A little while ago, our Curator, Charlotte, asked for suggestions for Polar-themed reading. The response was both enthusiastic and eclectic, and covered everything from fiction to science, and from cultural history to biographies.

This has inspired some of us to write about some favourite Polar books, and we’ll be posting about them here over the next few months – our own Polar book group! The first post comes from the SPRI Librarian, Peter Lund, and is about a novel that he first read over 20 years ago: Miss Smilla’s Feeling for Snow.

If you would like to contribute a blog post or review about your favourite Polar book, please e-mail us at museum@spri.cam.ac.uk – we’d love to see them!

 

It was, I think, December 1993 when I walked into Waterstone’s in Newcastle-Upon-Tyne and first picked up Peter Høeg’s Miss Smilla’s Feeling for Snow.  Forever settling down to read it in the midst of Christmas family get-togethers intrigued my family and friends – what makes this novel so compelling?

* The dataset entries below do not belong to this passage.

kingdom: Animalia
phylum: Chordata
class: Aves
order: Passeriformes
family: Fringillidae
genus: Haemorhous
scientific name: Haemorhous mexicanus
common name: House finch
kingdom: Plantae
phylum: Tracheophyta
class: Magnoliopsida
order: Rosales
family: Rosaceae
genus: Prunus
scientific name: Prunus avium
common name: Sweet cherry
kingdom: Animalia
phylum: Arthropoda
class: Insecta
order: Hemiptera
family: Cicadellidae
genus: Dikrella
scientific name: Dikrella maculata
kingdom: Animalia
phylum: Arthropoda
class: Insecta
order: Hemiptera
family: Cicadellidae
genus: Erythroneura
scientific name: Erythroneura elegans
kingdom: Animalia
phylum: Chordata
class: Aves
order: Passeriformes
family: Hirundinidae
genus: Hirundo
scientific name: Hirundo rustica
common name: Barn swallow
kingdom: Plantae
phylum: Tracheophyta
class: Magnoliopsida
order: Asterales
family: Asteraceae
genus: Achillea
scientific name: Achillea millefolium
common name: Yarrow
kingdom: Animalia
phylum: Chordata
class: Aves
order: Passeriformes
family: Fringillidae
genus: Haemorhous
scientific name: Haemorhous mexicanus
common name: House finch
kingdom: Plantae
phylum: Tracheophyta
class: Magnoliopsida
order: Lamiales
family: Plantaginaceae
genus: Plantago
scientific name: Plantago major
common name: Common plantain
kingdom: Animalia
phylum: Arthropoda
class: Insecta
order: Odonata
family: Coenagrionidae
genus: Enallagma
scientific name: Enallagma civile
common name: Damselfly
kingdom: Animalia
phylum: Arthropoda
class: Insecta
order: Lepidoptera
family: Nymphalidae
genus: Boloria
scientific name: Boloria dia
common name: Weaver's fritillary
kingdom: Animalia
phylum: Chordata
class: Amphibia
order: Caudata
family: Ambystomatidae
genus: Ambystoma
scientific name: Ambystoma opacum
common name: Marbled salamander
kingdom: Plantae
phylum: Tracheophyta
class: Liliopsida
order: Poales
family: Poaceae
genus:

You get the chilling sense of atmosphere as well as a hint of Smilla’s displacement from Greenland from the opening lines:

“IT IS FREEZING, an extraordinary -180C, and it’s snowing, and in the language that is no longer mine, the snow is qanik – big, almost weightless crystals falling in stacks and covering the ground with a layer of pulverized white frost.”

Touch the language, breathe the description, then meet the bloody-minded, committed heroine, Smilla Jaspersen who engages you with her grit, panache and a style which is all her own. In the book’s first City-set section we are quickly drawn into her isolated existence, a Greenlander adrift in Copenhagen. The mystery of the death of Isaiah, a boy she befriended, son of her neighbour in her block of apartments is unveiled. We understand her need to investigate his seemingly accidental death, and her distrust of the authorities. During subsequent locations at Sea and on the Ice the mystery is cleverly developed, creating a masterpiece and the novel succeeds handsomely as a thriller.

Julia Ormond as Miss Smilla in the 1997 film adaptation Smilla's Sense of Snow.

Julia Ormond as Miss Smilla in the 1997 film adaptation Smilla’s Sense of Snow.

But what brings me to re-read Miss Smilla’s Feeling for Snow is much more than Nordic noir. I loved reliving the evocative description of place – be it Copenhagen at night, the base at Thule in Greenland or the glacial sense of ice and snow. I delighted in the many incidental scenes – how Smilla recognises a Volvo car shadowing her, her penchant for reading Euclid’s Elements to Isaiah, falling in love, her latent expertise in the physics of snow and ice. There’s the author’s casual, yet confident, grasp of technical details; Smilla doesn’t recognise any old rope, it’s:  “8mm Kernmantle double rope in bright alpine safety colours – a friend from the ice cap”.   Then there are the ironic throwaway lines at the end of some chapters bringing a sharp sense of humour. There’s so much to delight in reading and re-reading Miss Smilla’s Feeling for Snow.

In North Greenland distances are measured in siniks, by ‘sleeps’, the number of nights that a journey requires. It’s been many siniks since I first read Miss Smilla’s Feeling for Snow: it’s been wonderful to rediscover this novel in the Scott Polar Research Institute Library.